TOBB ile TÜSİAD arasındaki ilişkilerin, Adalet ve Kalkınma Partisi (AKP) hükümeti döneminde farklı bir rota izleyeceği görülüyor. TOBB Anadolu Sermayesi'ne daha yakın dururken, TÜSİAD daha çok İstanbul merkezli bir örgüt olarak kaldı.
TOBB ve TÜSİAD: Gerilimli bir ilişki
İki örgüt arasındaki ilişki, 1990'ların başında gerilimli bir rekabet biçimine dönüştü. Bu rekabette, TÜSİAD'ın genelde "finans kapital" denen büyük ölçekli sermaye gruplarını; TOBB'un ise ağırlıklı olarak üretken sektörleri temsil etmesi etken oldu.
1990'ların başından itibaren sermaye ve para hareketlerinin serbest bırakılmasıyla birlikte "sıcak para" olarak adlandırılan kısa vadeli sermaye girişleriyle desteklenen kamu finansmanı, ağırlıklı olarak devleti iç borç yoluyla finanse eden büyük sermaye gruplarına yarıyordu.
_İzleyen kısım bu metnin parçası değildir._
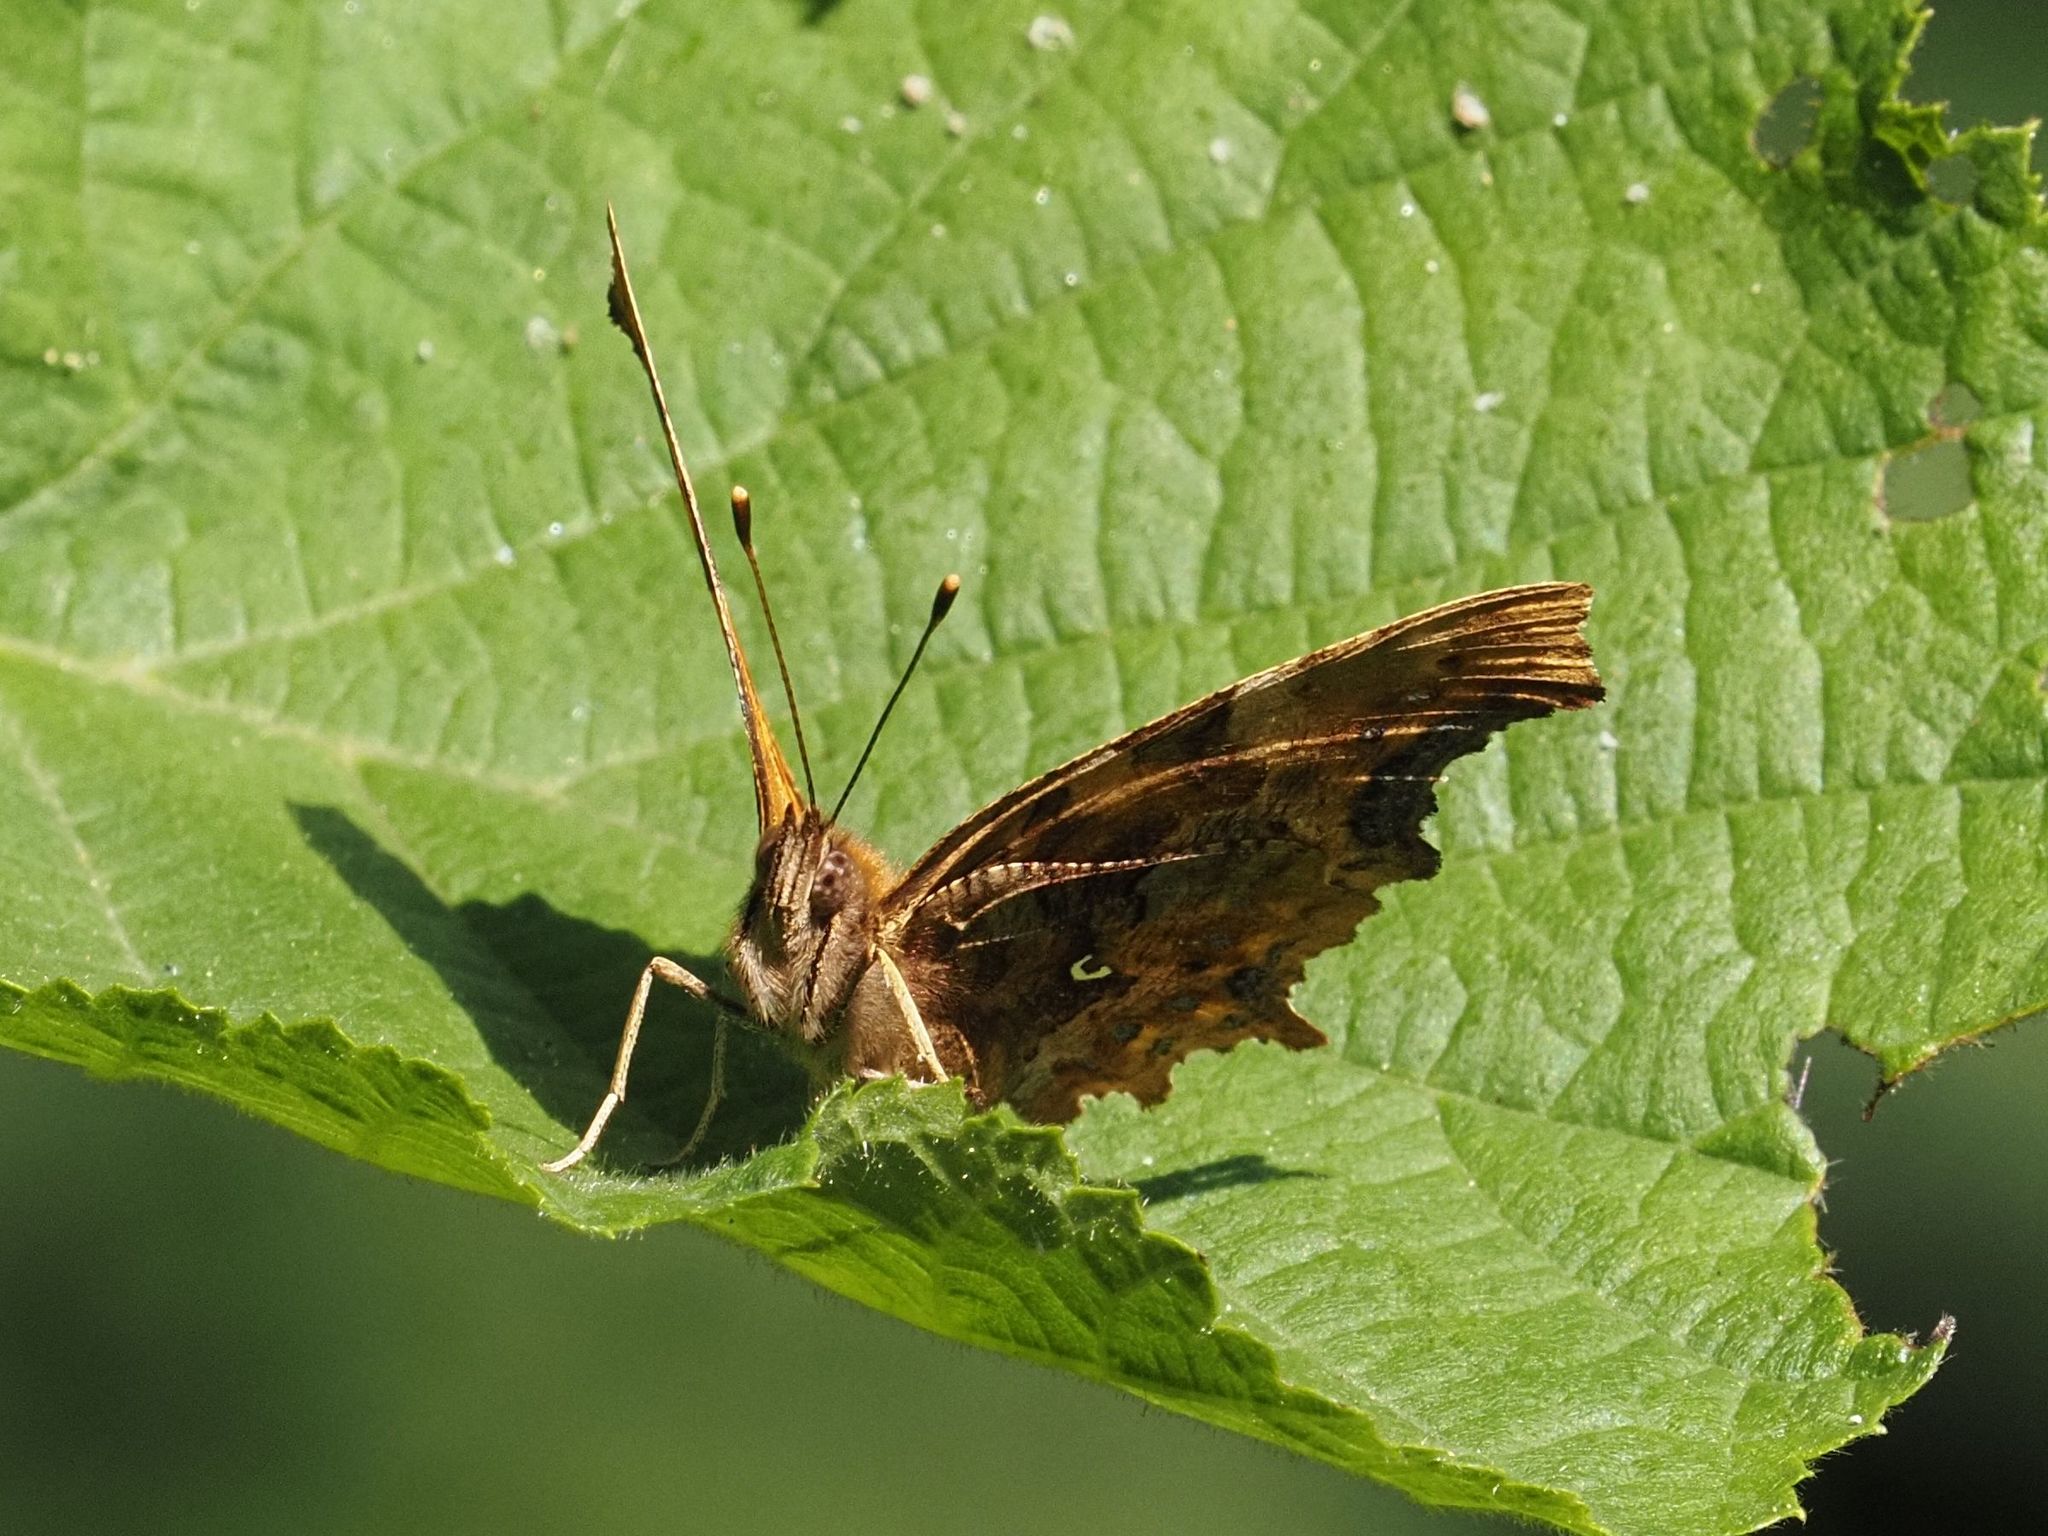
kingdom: Animalia
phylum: Arthropoda
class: Insecta
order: Lepidoptera
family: Nymphalidae
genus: Polygonia
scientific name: Polygonia c-album
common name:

Oysa aynı işleyiş, sanayi üretimi ya da reel ticari faaliyetle uğraşan firmaların kredi olanaklarının daralmasına yol açtı.
Bu durum kredi kullanım maliyetlerini yükseltmesinin yanında, Küçük ve Orta Ölçekli İşletmeler (KOBİ) başta olmak üzere üretim sektörlerinin finansal yapılarına hasar verdi.
Bu nedenle TOBB yönetimleri, 1990'lı yıllar boyunca "sıcak para" politikalarını eleştirmeye, TÜSİAD ise bu konuda sessiz kalmaya devam etti. Çünkü iç borç mekanizması nedeniyle piyasalardaki mevduat, devlet tahvilleri ile hazine bonolarına gidiyordu.
AB yolunda birlik
Oysa Türk sanayisine yön veren bu iki kurumun karmaşık bir ilişkisi de var. TOBB, aynı zamanda TÜSİAD'ın da üst örgütü konumunda. Yani TÜSİAD'ın üyeleri, zorunlu olarak TOBB üyesi de oluyorlar.
TÜSİAD, bağımsız kimliği ile öne çıkma çabalarını sürdürürken, yurtdışında oluşturduğu organizasyonlarla küresel entegrasyonda daha etkin rol alıyor. TOBB ise 1990'ların sonlarında özellikle Türkiye İhracatçılar Meclisi (TİM) ile işbirliği içinde yeni bir misyon benimseyerek, yurtdışında Ticaret Merkezleri kurarak, siyasi lobi faaliyetlerinde etkin oluyor.
İki büyük kurum, Türkiye'nin özellikle Avrupa Birliği (AB) hedefi doğrultusunda yaptığı siyasi ataklara destek vermeyi sürdürüyor. Ancak, aynı zemin üzerinde, ulusal bir hedefe yönelen çalışmalar; TOBB'un Anadolu sermayesini daha fazla temsil ettiği, TÜSİAD'ın ise sadece İstanbul merkezli büyük sermayeyi temsil ettiği gerçeğini değiştirmiyor.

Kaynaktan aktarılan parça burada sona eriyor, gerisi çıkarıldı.